Nothing
#' Information matrix test statistic and MLE for the extremal index
#'
#' The Information Matrix Test (IMT), proposed by Suveges and Davison (2010), is based
#' on the difference between the expected quadratic score and the second derivative of
#' the log-likelihood. The asymptotic distribution for each threshold \code{u} and gap \code{K}
#' is asymptotically \eqn{\chi^2}{chi-square} with one degree of freedom. The approximation is good for
#' \eqn{N>80} and conservative for smaller sample sizes.

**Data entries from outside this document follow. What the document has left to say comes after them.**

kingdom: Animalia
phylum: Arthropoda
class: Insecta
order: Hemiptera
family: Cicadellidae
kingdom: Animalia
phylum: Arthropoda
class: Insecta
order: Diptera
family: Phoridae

The test assumes independence between gaps.
#'
#' The procedure proposed in Suveges & Davison (2010) was corrected for erratas.
#' The maximum likelihood is based on the limiting mixture distribution of
#' the intervals between exceedances (an exponential with a point mass at zero).

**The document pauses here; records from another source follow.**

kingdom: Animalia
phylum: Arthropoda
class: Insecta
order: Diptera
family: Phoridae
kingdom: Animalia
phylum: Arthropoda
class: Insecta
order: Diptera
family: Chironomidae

#' The condition \eqn{D^{(K)}(u_n)}{D^K(u)} should be checked by the user.
#'
#' Fukutome et al. (2015) propose an ad hoc automated procedure
#' \enumerate{
#' \item Calculate the interexceedance times for each K-gap and each threshold, along with the number of clusters
#' \item Select the (\code{u}, \code{K}) pairs for which IMT < 0.05 (corresponding to a P-value of 0.82)
#' \item Among those, select the pair (\code{u}, \code{K}) for which the number of clusters is the largest
#' }
#' @author Leo Belzile
#'@references Fukutome, Liniger and Suveges (2015), Automatic threshold and run parameter selection: a climatology for extreme hourly precipitation in Switzerland. \emph{Theoretical and Applied Climatology}, \strong{120}(3), 403-416.

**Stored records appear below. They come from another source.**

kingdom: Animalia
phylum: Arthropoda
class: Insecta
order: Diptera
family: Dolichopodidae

#' @references Suveges and Davison (2010), Model misspecification in peaks over threshold analysis. \emph{Annals of Applied Statistics}, \strong{4}(1), 203-221.
#' @references White (1982), Maximum Likelihood Estimation of Misspecified Models. \emph{Econometrica}, \strong{50}(1), 1-25.
#' @param xdat data vector
#' @param thresh threshold vector
#' @param q vector of probability levels to define threshold if \code{thresh} is missing.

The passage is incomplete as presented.